I’ve been having discussions with friends about this very issue for the past week. The NCAA (and BCS & Heisman Trust) believe that the best solution to the many problems plaguing amateur athletics is to ratchet up penalty. But, as you note, (1) the penalty rarely affects those who broke the rules; and (2) most importantly, the NCAA doesn’t critically evaluate any of it’s (thousands of) rules that make cheating exist on such a enormous scale. If some of the policies in amateur athletics were changed (e.g., players were not given memorabilia, gifts, etc., until they graduate), Tat-5 would never have existed.

Championship!

by TLHWG on Jun 9, 2011 10:27 AM EDT reply actions  

the memorbilia thing is such an easily fixable thing

It’s ridiculous that it’s still an issue.
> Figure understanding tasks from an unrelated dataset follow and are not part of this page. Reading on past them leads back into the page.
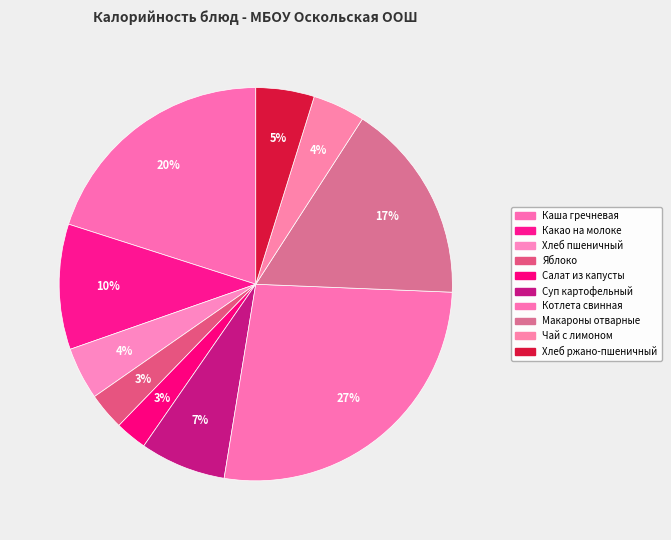

How many segments does this pie chart have?

10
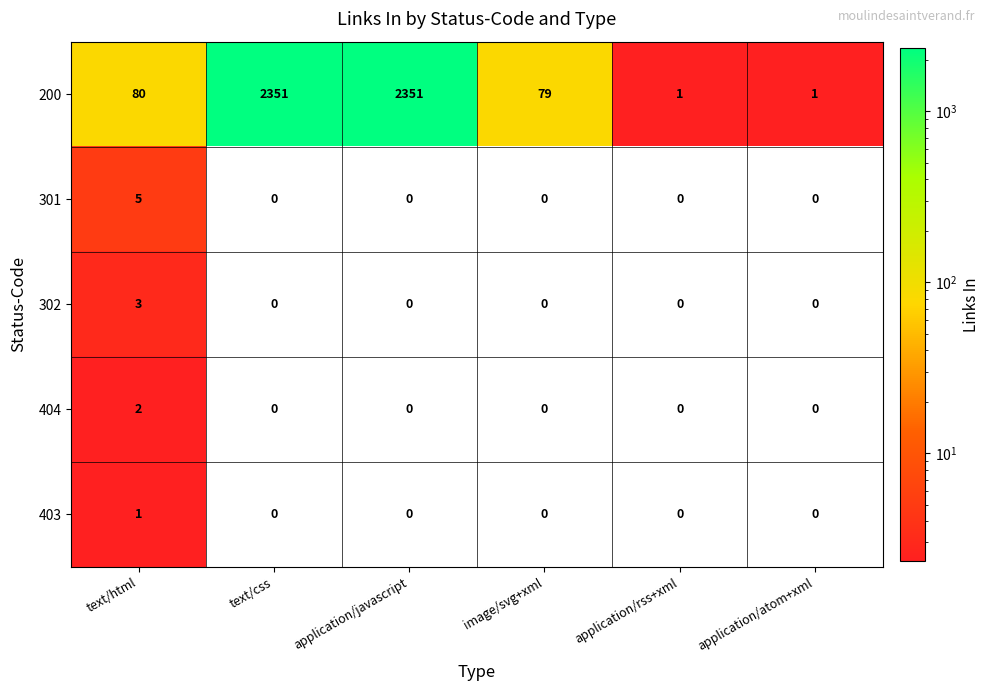

Count the 301 values in the range 0 to 1.

5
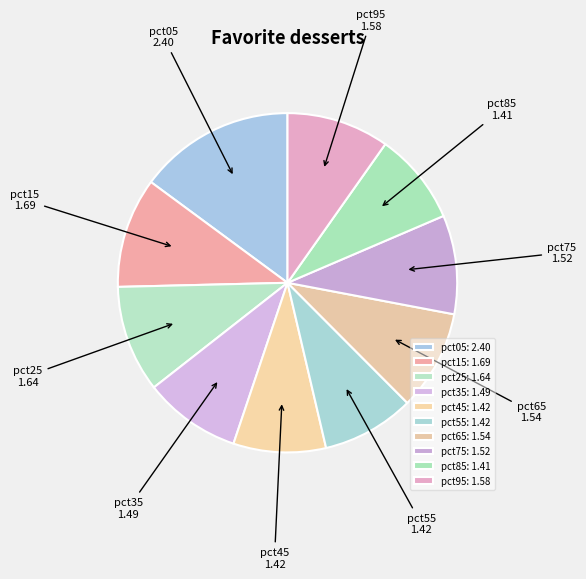

Is it true that pct85 is 21% of the pie?

False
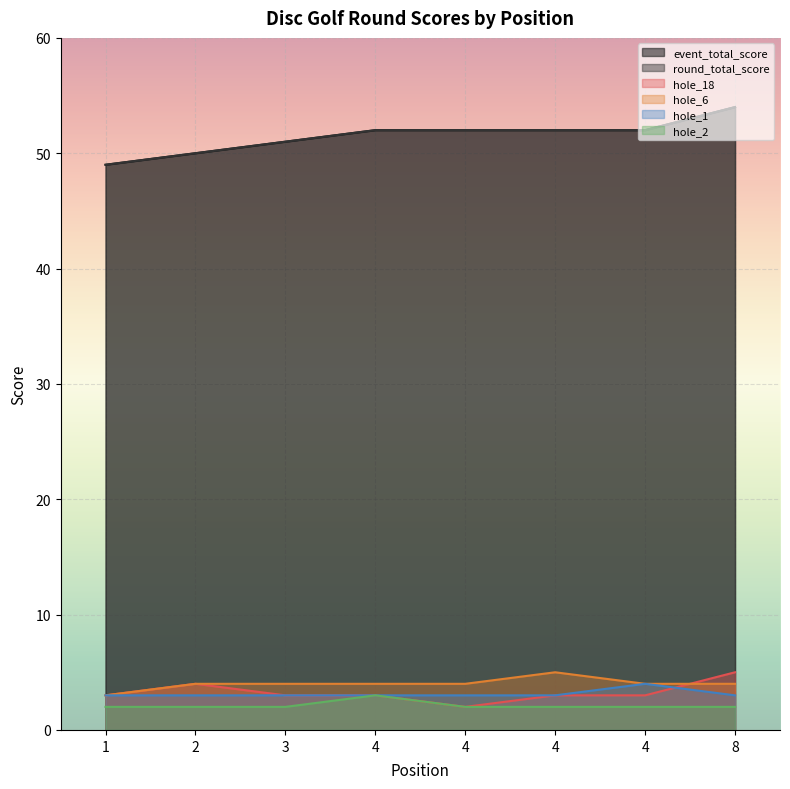

What is the value of the round_total_score point at the 3rd from the left?

51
Way back when UGA players sold their SEC champ rings in 2002 I said the same thing. You have no right to not let players sell their own property at fair market value. It’s stupid.

1. Get rid of bowl swag. It’s unfair that Big State U goes to the Molasses bowl and gets Best Buy gift cards while State Hero U can’t. If you still hold to the notion that 98 percent of NCAA sports participants are student athletes (and I do) then you have to stop the swag.

2. Championship rings and bowl watches are different. Assuming they don’t get too pricey, they’re a good and fitting reward for a good season.

3. Make these items graduation gifts. You get em when you graduate and not before. If Johnny Utah, hero of the BCS Natl. Title game and Heisman winner leaves after his junior year, he doesn’t get one.

by Mark Mandingo on Jun 9, 2011 2:50 PM EDT up reply actions  

When I say I think enforcement needs to be stepped up....

I don’t mean I think we need harsher penalties, I think we need to change the type of penalties. It will be interesting to see how the lawsuit between the USC assistant coach and the NCAA proceeds. If the NCAA prevails, as I hope it does, it will allow the NCAA to keep the penalties with the coach instead of the institution. This in and of itself would be huge – we would no longer have to rely solely on 18-22 year old players to evaluate risk.

There also needs to be some negotiation with the NFLPA. Punishing agents for offering ineligible players money under the table would also help solve some of the problems.